Fenomena Equinox 21 Maret 2024 di Indonesia, Ini Penjelasan dari BMKG

JABAR EKSPRES – Fenomena langka Equinox kini terjadi di Indonesia tanggal 21 Maret 2024, lantas apa dampak dari fenomena ini? Simak informasinya di sini.

Fenomena Equinox merupakan fenomena alam yang terjadi setiap dua kali dalam setahun. Umumnya terjadi setiap tanggal 21 Maret dan 23 September, ada pula yang meyakini fenomena ini terjadi antara 19-21 Maret dan 22-23 September.

Badan Meteorologi Klimatologi dan Geofisika (BMKG) menyebut, Equinox merupakan salah satu fenomena astronomi ketika matahari melintasi garis khatulistiwa.

Ketika terjadi Equinox, matahari dan bumi berada pada jarak yang paling dekat. Akibatnya, wilayah tropis di sekitar ekuator akan mendapatkan penyinaran matahari maksimum.

Selama Equinox berlangsung, durasi siang dan malam di Bumi hampir sama, yakni sekitar 12 jam di atas wilayah masing-masing yang dilaluinya.

Wilayah yang berada di bagian subtropis utara maupun selatan juga mengalami hal serupa, tentang kesamaan durasi antara siang dan malam.

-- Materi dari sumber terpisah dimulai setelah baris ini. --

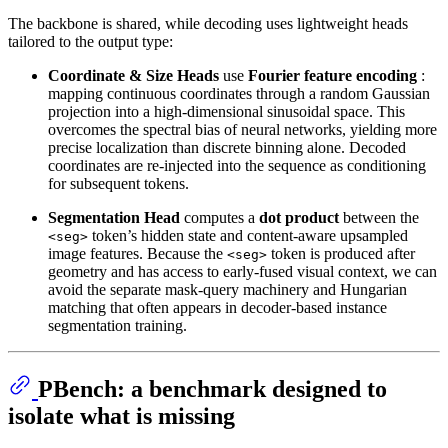
The backbone is shared, while decoding uses lightweight heads
tailored to the output type:
Coordinate & Size Heads
use
Fourier feature encoding
:
mapping continuous coordinates through a random Gaussian
projection into a high-dimensional sinusoidal space. This
overcomes the spectral bias of neural networks, yielding more
precise localization than discrete binning alone. Decoded
coordinates are re-injected into the sequence as conditioning
for subsequent tokens.
Segmentation Head
computes a
dot product
between the
token’s hidden state and content-aware upsampled
<seg>
image features. Because the
token is produced after
<seg>
geometry and has access to early-fused visual context, we can
avoid the separate mask-query machinery and Hungarian
matching that often appears in decoder-based instance
segmentation training.
PBench: a benchmark designed to
isolate what is missing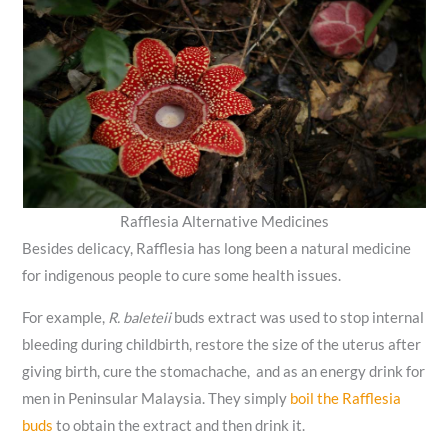
Rafflesia Alternative Medicines
Besides delicacy, Rafflesia has long been a natural medicine
for indigenous people to cure some health issues.
For example,
R. baleteii
buds extract was used to stop internal
bleeding during childbirth, restore the size of the uterus after
giving birth, cure the stomachache, and as an energy drink for
men in Peninsular Malaysia. They simply
boil the Rafflesia
buds
to obtain the extract and then drink it.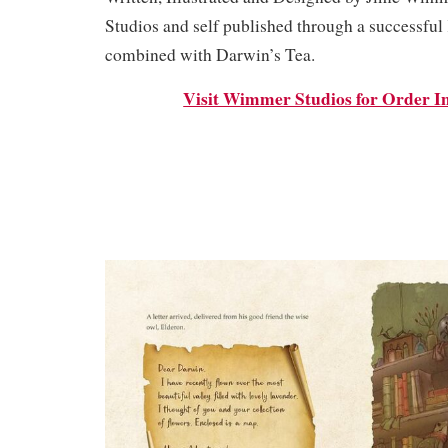
Studios and self published through a successfu
combined with Darwin’s Tea.
Visit Wimmer Studios for Order I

BACA JUGA: Sinopsis Film Sleepless: Aksi Jamie Foxx Menggerebek Seorang Gembong

Deputi Bidang Meterorologi BMKG Drs. Mulyono Rahadi Prabowo menyebutkan bahwa fenomena Equinox bukan merupakan fenomena seperti gelombang panas.

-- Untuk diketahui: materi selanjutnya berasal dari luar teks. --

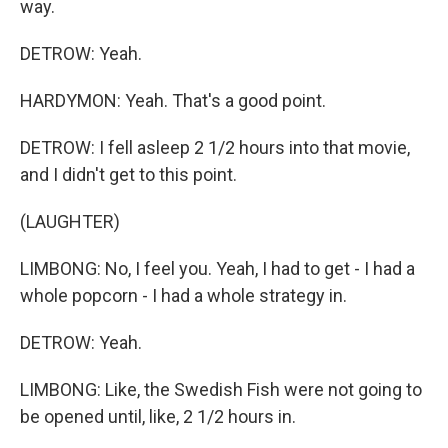
way.
DETROW: Yeah.
HARDYMON: Yeah. That's a good point.
DETROW: I fell asleep 2 1/2 hours into that movie,
and I didn't get to this point.
(LAUGHTER)
LIMBONG: No, I feel you. Yeah, I had to get - I had a
whole popcorn - I had a whole strategy in.
DETROW: Yeah.
LIMBONG: Like, the Swedish Fish were not going to
be opened until, like, 2 1/2 hours in.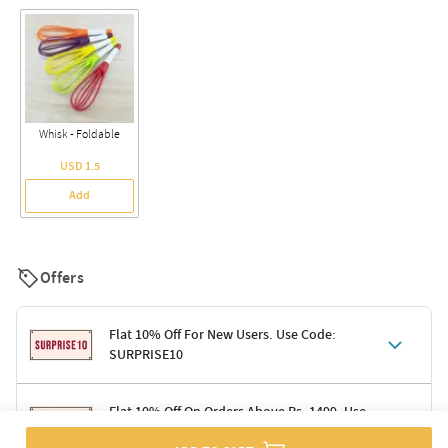
Whisk - Foldable
USD 1.5
Add
Offers
Flat 10% Off For New Users. Use Code:
SURPRISE10
Terms & Conditions
Flat 10% Off On Orders Above Rs. 1499. Use
Code: DELIGHT10
Code: SURPRISE10 for first-time shoppers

“Equinox bukan merupakan fenomena seperti gelombang panas atau heat wave yang terjadi di Eropa, Afrika dan Amerika yang merupakan kejadian peningkatan suhu udara ekstrim di luar kebiasaan dan berlangsung dalam waktu yang cukup lama,” kata Prabowo.

Secara umum, konsisi cuaca di wilayah Indonesia cenderung masih lembab/basah. Beberapa wilayah Indonesia juga tengah memasuki masa transisi musim atau pancaroba.

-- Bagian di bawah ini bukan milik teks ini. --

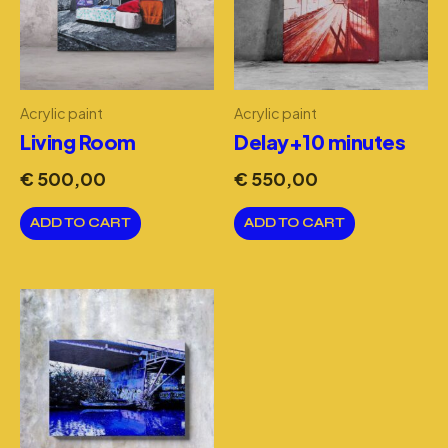
Acrylic paint
Acrylic paint
Living Room
Delay+10 minutes
€
500,00
€
550,00
ADD TO CART
ADD TO CART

Lebih lanjut, BMKG juga menerangkan faktor utama yang menyebabkan peningkatan suhu atmosfer bukan Equinox, tetapi hal-hal lain seperti radiasi matahari keseluruhan, pola sirkulasi atmosfer, konsentrasi gas-gas rumah kaca di atmosfer, kecepatan angin, tutupan awan, serta tingkat kelembapan udara, dan lainnya.

Faktor tersebut memiliki dampak yang lebih besar terhadap panasnya suhu di suatu wilayah dibandingkan dengan dampak fenomena Equinox.

Ketika langit suatu daerah minim awan, intensitas radiasi matahari yang mencapai Bumi meningkat secara signifikan, menyebabkan peningkatan suhu di daerah tersebut.

Selain itu, peningkatan konsentrasi gas rumah kaca dalam atmosfer dapat menyebabkan penipisan lapisan ozon, memungkinkan lebih banyak sinar ultraviolet (UV) mencapai permukaan Bumi.